▶ _Texto seleccionado_
□ □ □ □ □

ADIÓS A LAS ARMAS

By María García Baranda - marzo 06, 2022

 

 


La guerra no se gana con la victoria”. Frederick, espíritu de Ernest Hemingway en Adiós a las armas, resultaba determinante. Afirmaba con la rotundidad de quien se sabe derrotado por el mero hecho de luchar en una guerra. No importará la victoria o la derrota bélica, será un ser vencido desde el principio por aquellos que desde fuera mueven las fichas de la partida, inoculando a sus títeres el sentimiento de no tener otra opción que la de morir matando y el pavoroso temor a las represalias si no lo hacen. Pero quizás Hemingway, como su personaje, tuvo que vivir una guerra desde dentro para entender aquello de que la peor paz es siempre preferible a la mejor de las guerras.

□ □ □ □ □

▶ _Listado_
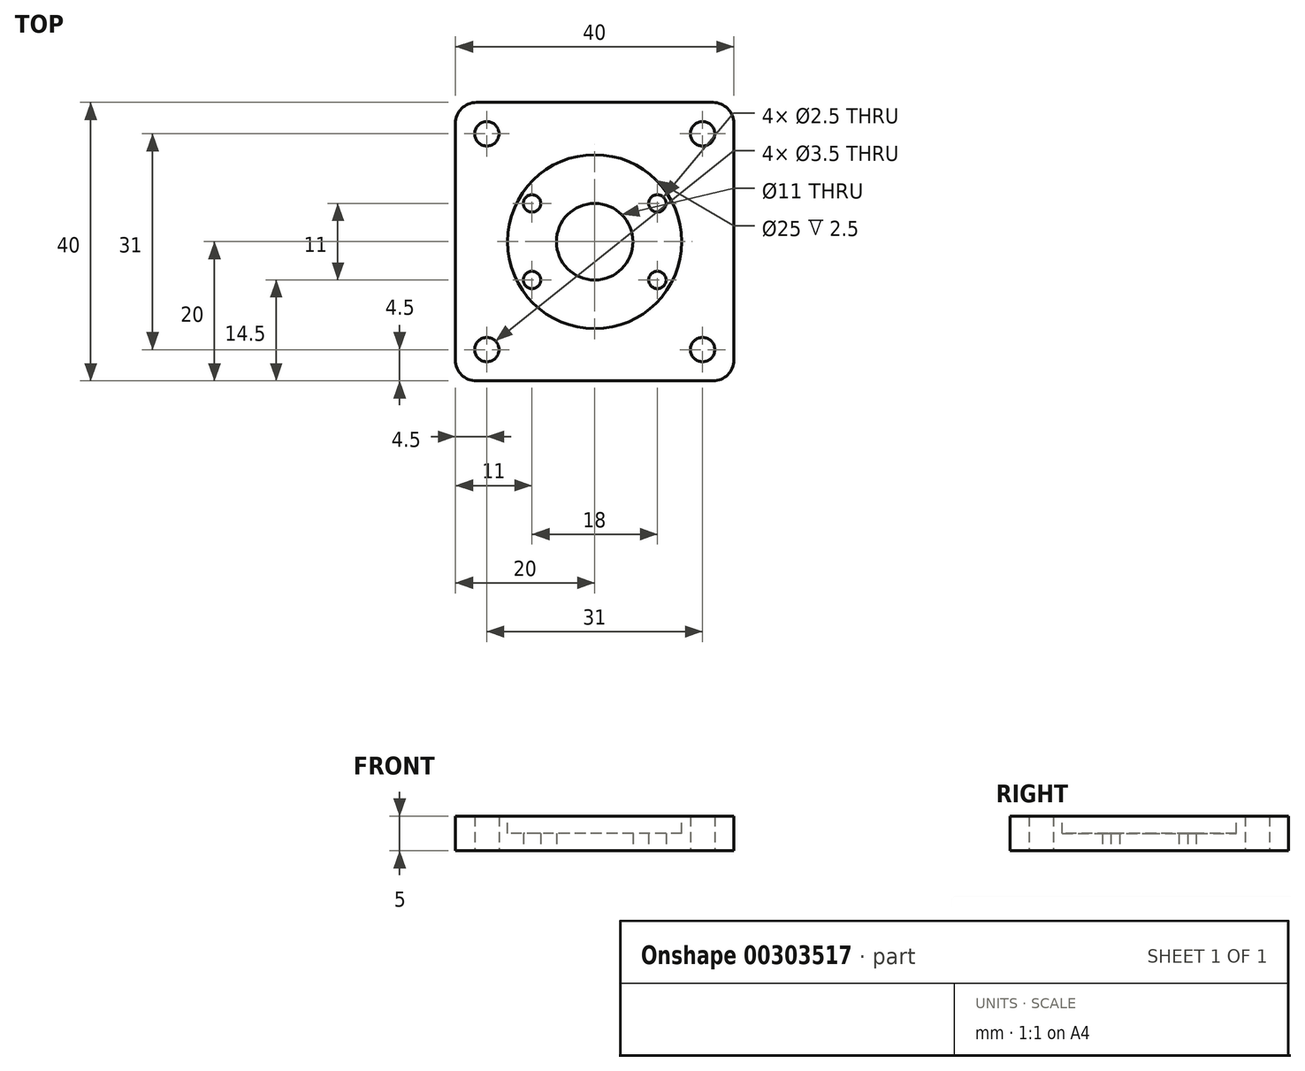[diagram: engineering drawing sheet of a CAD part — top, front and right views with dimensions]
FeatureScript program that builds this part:
annotation { "Feature Type Name" : "Feature", "Feature Type Description" : "" }
export const myFeature = defineFeature(function(context is Context, id is Id, definition is map)
    precondition{}
    {
        {
            var Q0;
            Q0=qCreatedBy(makeId("Top.planeOp"),FACE);
            var sketch = newSketch(context, id + "F0", { "sketchPlane" : qUnion([Q0])});
            skLineSegment(sketch, "E0.bottom", {"start": v(-20, 20) * mm, "end": v(20, 20) * mm});
            skLineSegment(sketch, "E0.top", {"start": v(-20, -20) * mm, "end": v(20, -20) * mm});
            skLineSegment(sketch, "E0.left", {"start": v(-20, 20) * mm, "end": v(-20, -20) * mm});
            skLineSegment(sketch, "E0.right", {"start": v(20, 20) * mm, "end": v(20, -20) * mm});
            skCircle(sketch, "E1", {"center": v(-15.5, 15.5) * mm, "radius": 1.75 * mm});
            skCircle(sketch, "E2", {"center": v(15.5, 15.5) * mm, "radius": 1.75 * mm});
            skCircle(sketch, "E3", {"center": v(15.5, -15.5) * mm, "radius": 1.75 * mm});
            skCircle(sketch, "E4", {"center": v(-15.5, -15.5) * mm, "radius": 1.75 * mm});
            skCircle(sketch, "E5", {"center": v(-9, -5.5) * mm, "radius": 1.25 * mm});
            skCircle(sketch, "E6", {"center": v(9, -5.5) * mm, "radius": 1.25 * mm});
            skCircle(sketch, "E7", {"center": v(9, 5.5) * mm, "radius": 1.25 * mm});
            skCircle(sketch, "E8", {"center": v(-9, 5.5) * mm, "radius": 1.25 * mm});
            skCircle(sketch, "E9", {"center": v(0, 0) * mm, "radius": 5.5 * mm});
            skSolve(sketch);
        }
        {
            var Q0;
            Q0=makeQuery(id+"F0.imprint","IMPRINT",FACE,{"disambiguationData":[TD([[makeQuery(id+"F0.imprint","IMPRINT",EDGE,{"derivedFrom":sQuery(id+"F0.wireOp",EDGE,"E0.bottom")}),-1.0]])]});
            extrude(context, id + "F1", {"entities" : qUnion([Q0]), "depth" : 5 * mm});
        }
        {
            var Q0;
            Q0=makeQuery(id+"F1.opExtrude","CAP_FACE",FACE,{"disambiguationData":[OSD([sQuery(id+"F0.wireOp",EDGE,"E0.bottom"),sQuery(id+"F0.wireOp",EDGE,"E0.top"),sQuery(id+"F0.wireOp",EDGE,"E0.left"),sQuery(id+"F0.wireOp",EDGE,"E0.right"),sQuery(id+"F0.wireOp",EDGE,"E1"),sQuery(id+"F0.wireOp",EDGE,"E2"),sQuery(id+"F0.wireOp",EDGE,"E3"),sQuery(id+"F0.wireOp",EDGE,"E4"),sQuery(id+"F0.wireOp",EDGE,"E5"),sQuery(id+"F0.wireOp",EDGE,"E6"),sQuery(id+"F0.wireOp",EDGE,"E7"),sQuery(id+"F0.wireOp",EDGE,"E8")])],"isStart":false});
            var sketch = newSketch(context, id + "F2", { "sketchPlane" : qUnion([Q0])});
            skCircle(sketch, "E10", {"center": v(0, 0) * mm, "radius": 12.5 * mm});
            skSolve(sketch);
        }
        {
            var Q0;
            Q0 = qSketchRegion(id + "F2", true);
            extrude(context, id + "F3", {"entities" : qUnion([Q0]), "operationType" : NewBodyOperationType.REMOVE, "oppositeDirection" : true, "depth" : 2.5 * mm});
        }
        {
            var Q0;
            Q0=makeQuery(id+"F1.opExtrude","SWEPT_EDGE",EDGE,{"disambiguationData":[OSD([sQuery(id+"F0.wireOp",EDGE,"E0.top"),sQuery(id+"F0.wireOp",EDGE,"E0.left")])]});
            var Q1;
            Q1=makeQuery(id+"F1.opExtrude","SWEPT_EDGE",EDGE,{"disambiguationData":[OSD([sQuery(id+"F0.wireOp",EDGE,"E0.top"),sQuery(id+"F0.wireOp",EDGE,"E0.right")])]});
            var Q2;
            Q2=makeQuery(id+"F1.opExtrude","SWEPT_EDGE",EDGE,{"disambiguationData":[OSD([sQuery(id+"F0.wireOp",EDGE,"E0.bottom"),sQuery(id+"F0.wireOp",EDGE,"E0.right")])]});
            var Q3;
            Q3=makeQuery(id+"F1.opExtrude","SWEPT_EDGE",EDGE,{"disambiguationData":[OSD([sQuery(id+"F0.wireOp",EDGE,"E0.bottom"),sQuery(id+"F0.wireOp",EDGE,"E0.left")])]});
            fillet(context, id + "F4", {"entities" : qUnion([Q0, Q1, Q2, Q3]), "radius" : 3 * mm, "tangentPropagation" : true, "allowEdgeOverflow" : false});
        }
    });
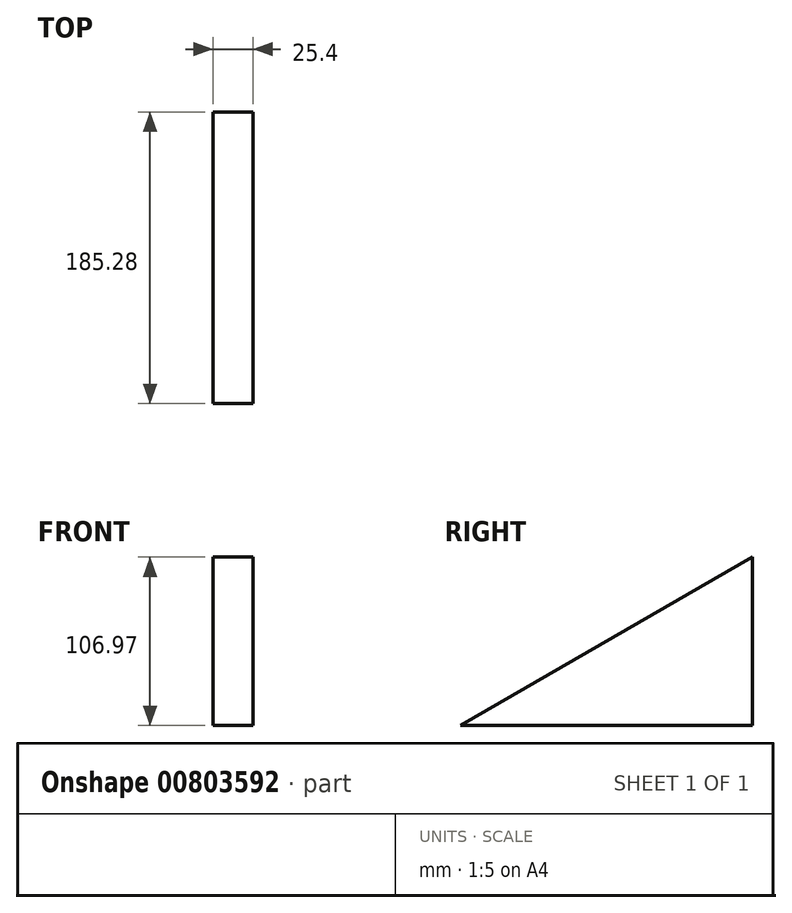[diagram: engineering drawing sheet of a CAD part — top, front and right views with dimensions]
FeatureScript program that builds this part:
annotation { "Feature Type Name" : "Feature", "Feature Type Description" : "" }
export const myFeature = defineFeature(function(context is Context, id is Id, definition is map)
    precondition{}
    {
        {
            var Q0;
            Q0=qCreatedBy(makeId("Right.planeOp"),FACE);
            var sketch = newSketch(context, id + "F0", { "sketchPlane" : qUnion([Q0])});
            skLineSegment(sketch, "E0", {"start": v(-185.28, 0) * mm, "end": v(0, 106.97) * mm});
            skLineSegment(sketch, "E1", {"start": v(-185.28, 0) * mm, "end": v(0, 0) * mm});
            skLineSegment(sketch, "E2", {"start": v(0, 0) * mm, "end": v(0, 106.97) * mm});
            skSolve(sketch);
        }
        {
            var Q0;
            Q0 = qSketchRegion(id + "F0", true);
            extrude(context, id + "F1", {"entities" : qUnion([Q0]), "endBound" : BoundingType.SYMMETRIC, "depth" : 25.4 * mm, "offsetDistance" : 25.4 * mm});
        }
    });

□ □ □ □ □

▶ _Ejercicios_
(1) Enumera todos los infinitivos del texto sobre Hemingway que funcionan como verbo.
(2) Por favor, reproduce el fragmento del texto sobre Hemingway que comienza en "By María García" y acaba en "de las guerras.".

▶ _Respuestas_
(1) luchar, tener, morir, vivir, entender

(2)
By María García Baranda - marzo 06, 2022

 

 


La guerra no se gana con la victoria”. Frederick, espíritu de Ernest Hemingway en Adiós a las armas, resultaba determinante. Afirmaba con la rotundidad de quien se sabe derrotado por el mero hecho de luchar en una guerra. No importará la victoria o la derrota bélica, será un ser vencido desde el principio por aquellos que desde fuera mueven las fichas de la partida, inoculando a sus títeres el sentimiento de no tener otra opción que la de morir matando y el pavoroso temor a las represalias si no lo hacen. Pero quizás Hemingway, como su personaje, tuvo que vivir una guerra desde dentro para entender aquello de que la peor paz es siempre preferible a la mejor de las guerras.